**Task requirements**
Pick out every line of the records below that contains the word "data", and copy each of those lines.

[Saved entries]
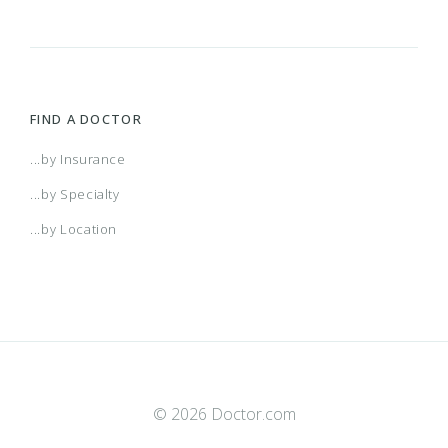
FIND A DOCTOR
...by Insurance
...by Specialty
...by Location
© 2026 Doctor.com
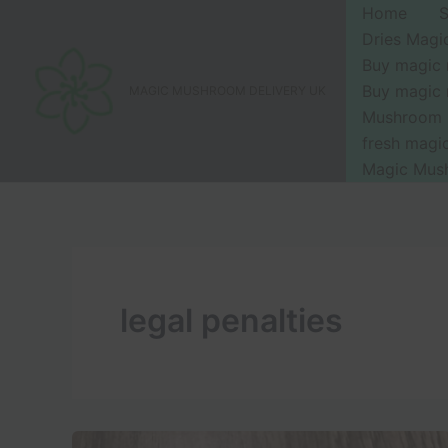
Skip
Home
to
Dries Mag
content
Buy magic
Buy magic
MAGIC MUSHROOM DELIVERY UK
Mushroom 
fresh mag
Magic Mus
legal penalties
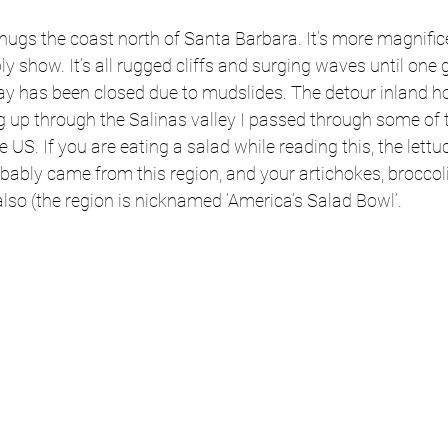
hugs the coast north of Santa Barbara. It’s more magnific
 show. It’s all rugged cliffs and surging waves until one g
ay has been closed due to mudslides. The detour inland ho
g up through the Salinas valley I passed through some of t
he US. If you are eating a salad while reading this, the lettu
obably came from this region, and your artichokes, broccoli
 also (the region is nicknamed ‘America’s Salad Bowl’. 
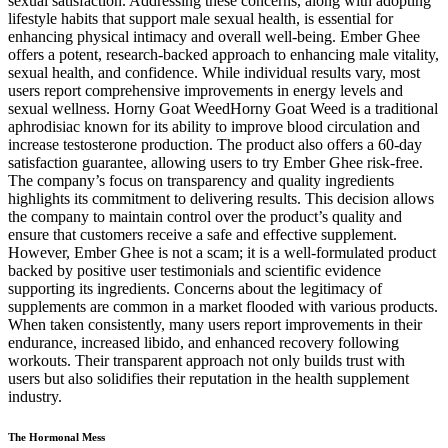
sexual satisfaction. Addressing these concerns, along with adopting
lifestyle habits that support male sexual health, is essential for
enhancing physical intimacy and overall well-being. Ember Ghee
offers a potent, research-backed approach to enhancing male vitality,
sexual health, and confidence. While individual results vary, most
users report comprehensive improvements in energy levels and
sexual wellness. Horny Goat WeedHorny Goat Weed is a traditional
aphrodisiac known for its ability to improve blood circulation and
increase testosterone production. The product also offers a 60-day
satisfaction guarantee, allowing users to try Ember Ghee risk-free.
The company’s focus on transparency and quality ingredients
highlights its commitment to delivering results. This decision allows
the company to maintain control over the product’s quality and
ensure that customers receive a safe and effective supplement.
However, Ember Ghee is not a scam; it is a well-formulated product
backed by positive user testimonials and scientific evidence
supporting its ingredients. Concerns about the legitimacy of
supplements are common in a market flooded with various products.
When taken consistently, many users report improvements in their
endurance, increased libido, and enhanced recovery following
workouts. Their transparent approach not only builds trust with
users but also solidifies their reputation in the health supplement
industry.
The Hormonal Mess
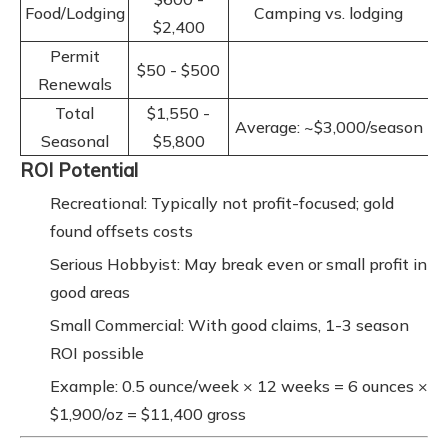
Food/Lodging
Camping vs. lodging
$2,400
Permit
$50 - $500
Renewals
Total
$1,550 -
Average: ~$3,000/season
Seasonal
$5,800
ROI Potential
Recreational: Typically not profit-focused; gold
found offsets costs
Serious Hobbyist: May break even or small profit in
good areas
Small Commercial: With good claims, 1-3 season
ROI possible
Example: 0.5 ounce/week × 12 weeks = 6 ounces ×
$1,900/oz = $11,400 gross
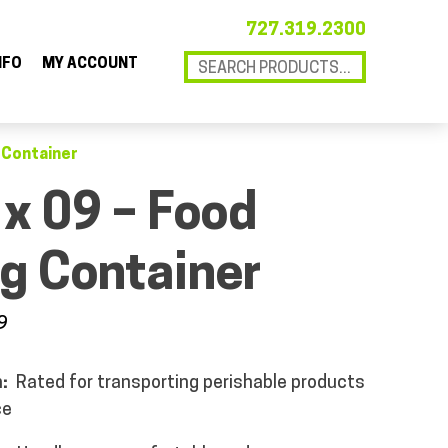
727.319.2300
NFO
MY ACCOUNT
g Container
 x 09 – Food
g Container
9
n:
Rated for transporting perishable products
ce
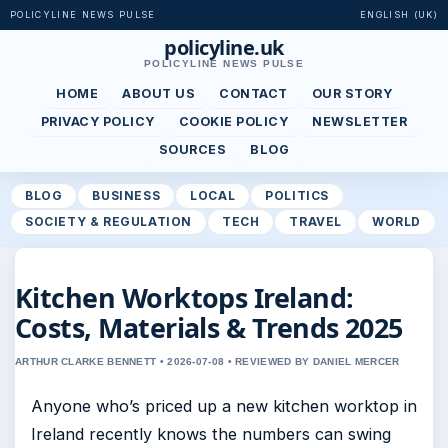
POLICYLINE NEWS PULSE
ENGLISH (UK)
policyline.uk
POLICYLINE NEWS PULSE
HOME
ABOUT US
CONTACT
OUR STORY
PRIVACY POLICY
COOKIE POLICY
NEWSLETTER
SOURCES
BLOG
BLOG
BUSINESS
LOCAL
POLITICS
SOCIETY & REGULATION
TECH
TRAVEL
WORLD
Kitchen Worktops Ireland:
Costs, Materials & Trends 2025
ARTHUR CLARKE BENNETT • 2026-07-08 • REVIEWED BY DANIEL MERCER
Anyone who’s priced up a new kitchen worktop in
Ireland recently knows the numbers can swing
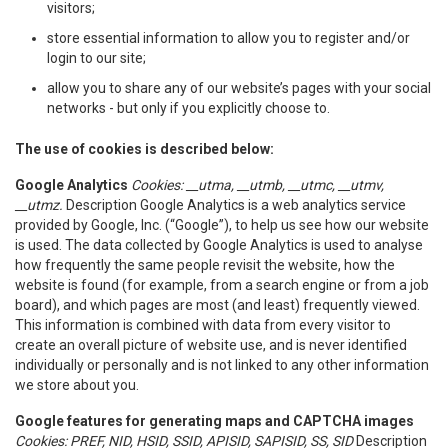
visitors;
store essential information to allow you to register and/or
login to our site;
allow you to share any of our website’s pages with your social
networks - but only if you explicitly choose to.
The use of cookies is described below:
Google Analytics
Cookies: __utma, __utmb, __utmc, __utmv,
__utmz.
Description Google Analytics is a web analytics service
provided by Google, Inc. (“Google”), to help us see how our website
is used. The data collected by Google Analytics is used to analyse
how frequently the same people revisit the website, how the
website is found (for example, from a search engine or from a job
board), and which pages are most (and least) frequently viewed.
This information is combined with data from every visitor to
create an overall picture of website use, and is never identified
individually or personally and is not linked to any other information
we store about you.
Google features for generating maps and CAPTCHA images
Cookies: PREF, NID, HSID, SSID, APISID, SAPISID, SS, SID
Description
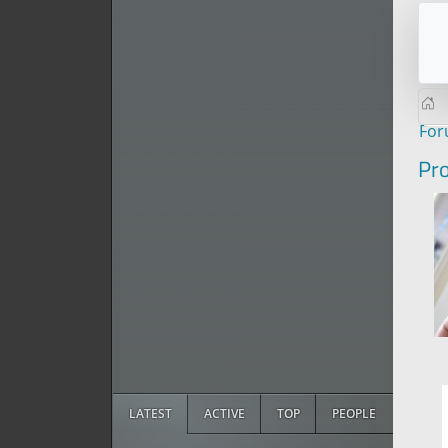
Fo
Pro
LATEST
ACTIVE
TOP
PEOPLE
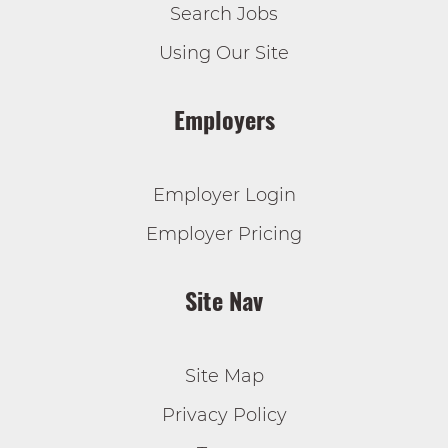
Search Jobs
Using Our Site
Employers
Employer Login
Employer Pricing
Site Nav
Site Map
Privacy Policy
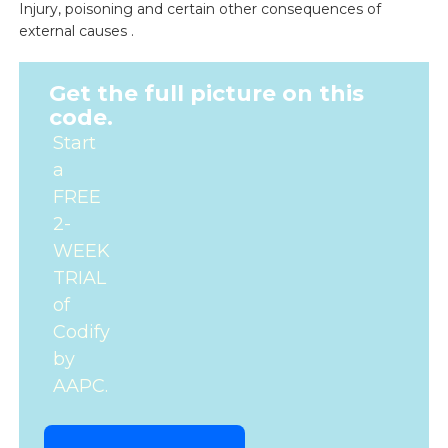
Injury, poisoning and certain other consequences of
external causes .
Get the full picture on this
code.
Start
a
FREE
2-
WEEK
TRIAL
of
Codify
by
AAPC.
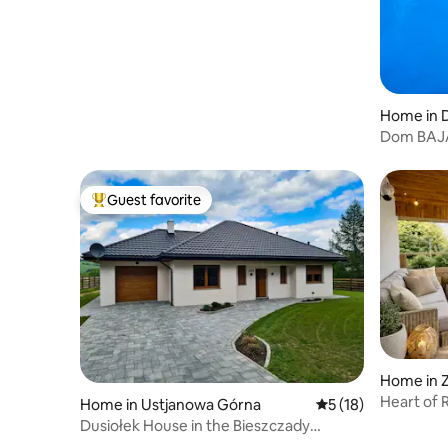
Home in 
Dom BAJ
Guest favorite
Top guest favorite
Home in 
Heart of 
Home in Ustjanowa Górna
5 out of 5 average 
5 (18)
Dusiołek House in the Bieszczady
Mountains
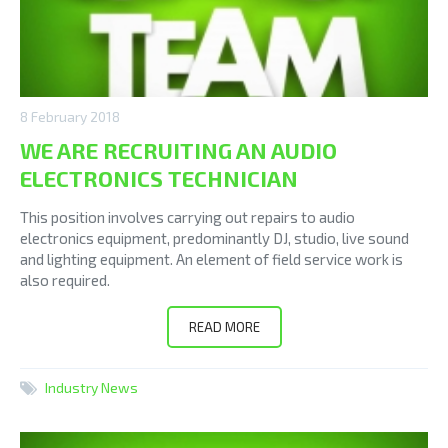
8 February 2018
WE ARE RECRUITING AN AUDIO
ELECTRONICS TECHNICIAN
This position involves carrying out repairs to audio
electronics equipment, predominantly DJ, studio, live sound
and lighting equipment. An element of field service work is
also required.
READ MORE
Industry News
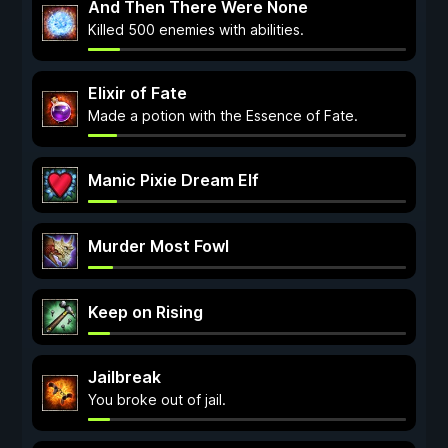
And Then There Were None
Killed 500 enemies with abilities.
Elixir of Fate
Made a potion with the Essence of Fate.
Manic Pixie Dream Elf
Murder Most Fowl
Keep on Rising
Jailbreak
You broke out of jail.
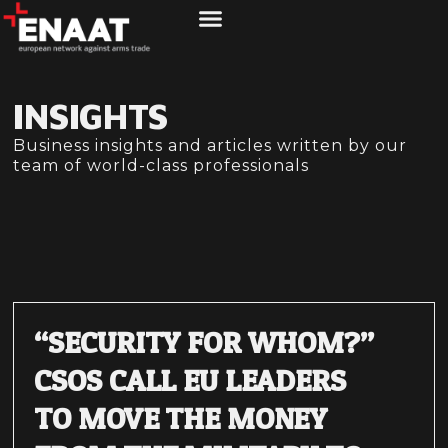
ABOUT US
WHAT WE DO
INSIGHTS
Business insights and articles written by our
team of world-class professionals
“SECURITY FOR WHOM?”
CSOS CALL EU LEADERS
TO MOVE THE MONEY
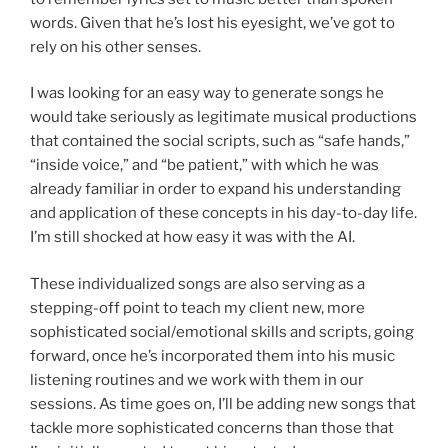
words. Given that he’s lost his eyesight, we’ve got to
rely on his other senses.
I was looking for an easy way to generate songs he
would take seriously as legitimate musical productions
that contained the social scripts, such as “safe hands,”
“inside voice,” and “be patient,” with which he was
already familiar in order to expand his understanding
and application of these concepts in his day-to-day life.
I’m still shocked at how easy it was with the AI.
These individualized songs are also serving as a
stepping-off point to teach my client new, more
sophisticated social/emotional skills and scripts, going
forward, once he’s incorporated them into his music
listening routines and we work with them in our
sessions. As time goes on, I’ll be adding new songs that
tackle more sophisticated concerns than those that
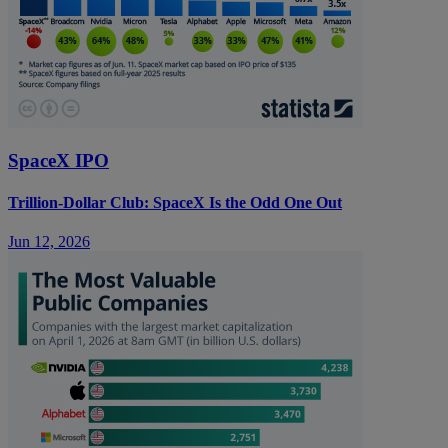
SpaceX IPO
Trillion-Dollar Club: SpaceX Is the Odd One Out
Jun 12, 2026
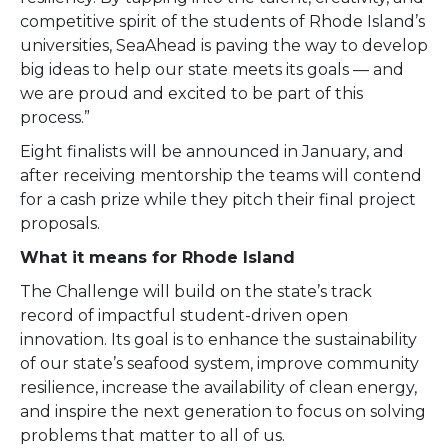
competitive spirit of the students of Rhode Island’s
universities, SeaAhead is paving the way to develop
big ideas to help our state meets its goals — and
we are proud and excited to be part of this
process.”
Eight finalists will be announced in January, and
after receiving mentorship the teams will contend
for a cash prize while they pitch their final project
proposals.
What it means for Rhode Island
The Challenge will build on the state’s track
record of impactful student-driven open
innovation. Its goal is to enhance the sustainability
of our state’s seafood system, improve community
resilience, increase the availability of clean energy,
and inspire the next generation to focus on solving
problems that matter to all of us.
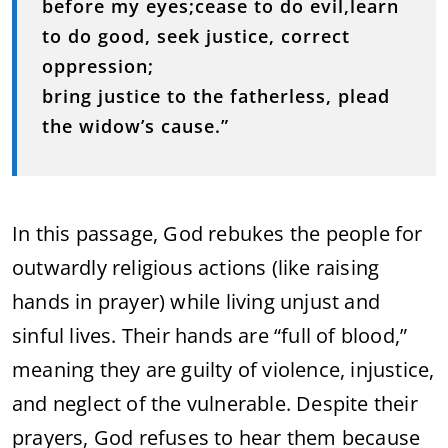
before my eyes;cease to do evil,learn
to do good, seek justice, correct
oppression;
bring justice to the fatherless, plead
the widow’s cause.”
In this passage, God rebukes the people for
outwardly religious actions (like raising
hands in prayer) while living unjust and
sinful lives. Their hands are “full of blood,”
meaning they are guilty of violence, injustice,
and neglect of the vulnerable. Despite their
prayers, God refuses to hear them because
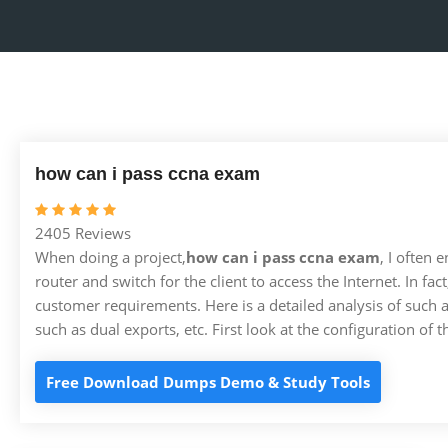
how can i pass ccna exam
2405 Reviews
When doing a project,
how can i pass ccna exam
, I often
router and switch for the client to access the Internet. In fa
customer requirements. Here is a detailed analysis of such 
such as dual exports, etc. First look at the configuration of t
Free Download Dumps Demo & Study Tools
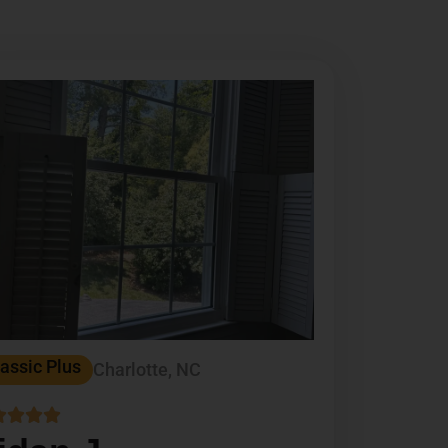
assic Plus
Charlotte, NC




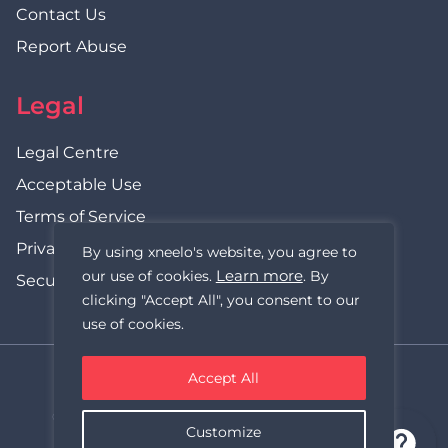
Contact Us
Report Abuse
Legal
Legal Centre
Acceptable Use
Terms of Service
Privacy Policy
By using xneelo's website, you agree to
Learn more
our use of cookies.
. By
Security Statement
clicking "Accept All", you consent to our
use of cookies.
Accept All
xneelo (formerly Hetzner SA)
© Copyright xneelo (Pty) Ltd All rights Reserved 1999-2026.
Customize
All prices are VAT inclusive.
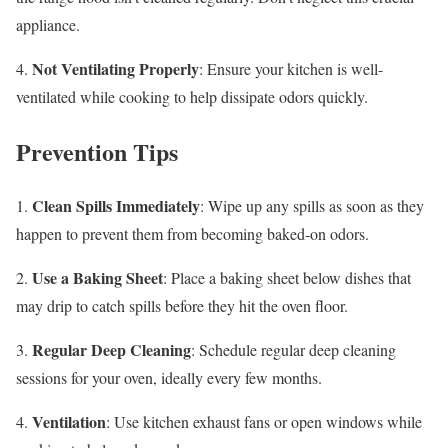
appliance.
Not Ventilating Properly
4.
: Ensure your kitchen is well-
ventilated while cooking to help dissipate odors quickly.
Prevention Tips
Clean Spills Immediately
1.
: Wipe up any spills as soon as they
happen to prevent them from becoming baked-on odors.
Use a Baking Sheet
2.
: Place a baking sheet below dishes that
may drip to catch spills before they hit the oven floor.
Regular Deep Cleaning
3.
: Schedule regular deep cleaning
sessions for your oven, ideally every few months.
Ventilation
4.
: Use kitchen exhaust fans or open windows while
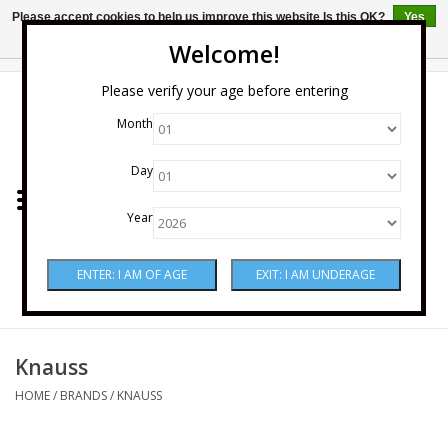
Please accept cookies to help us improve this website Is this OK?
Yes
No
More on cookies »
Welcome!
0 Items - $0.00
Please verify your age before entering
Month
Home
Day
Wine
Year
Spirits
Beer & Cider
Sake
Knauss
HOME
/
BRANDS
/
KNAUSS
Mixers & Miscellaneous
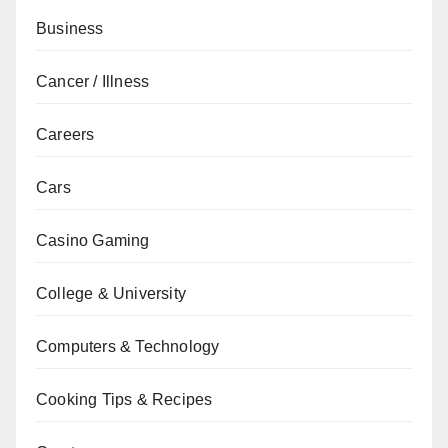
Business
Cancer / Illness
Careers
Cars
Casino Gaming
College & University
Computers & Technology
Cooking Tips & Recipes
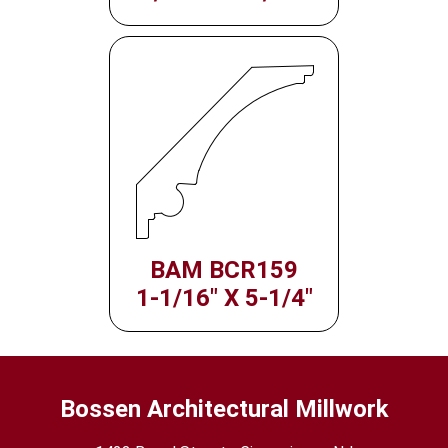
BAM BCR159
1-1/16" X 5-1/4"
Bossen Architectural Millwork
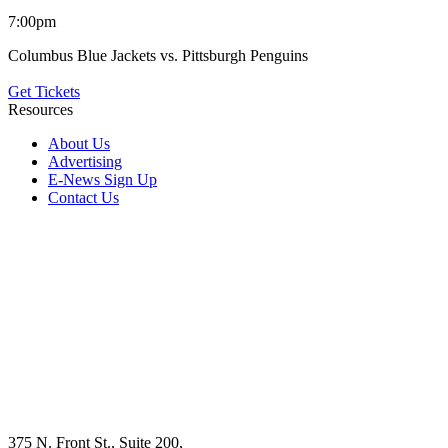
7:00pm
Columbus Blue Jackets vs. Pittsburgh Penguins
Get Tickets
Resources
About Us
Advertising
E-News Sign Up
Contact Us
375 N. Front St., Suite 200,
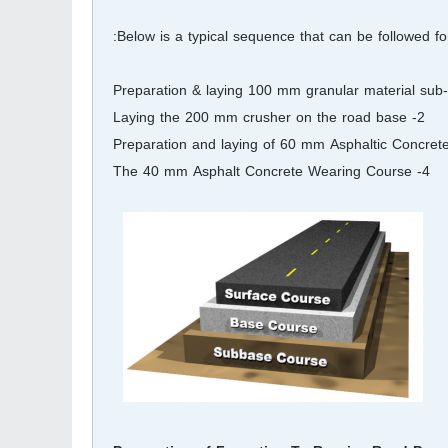
Below is a typical sequence that can be followed for
2- Laying the 200 mm crusher on the road base
4- The 40 mm Asphalt Concrete Wearing Course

**Problem solution**
is used. The data collected by Google Analytics is used to analyse
This information is combined with data from every visitor to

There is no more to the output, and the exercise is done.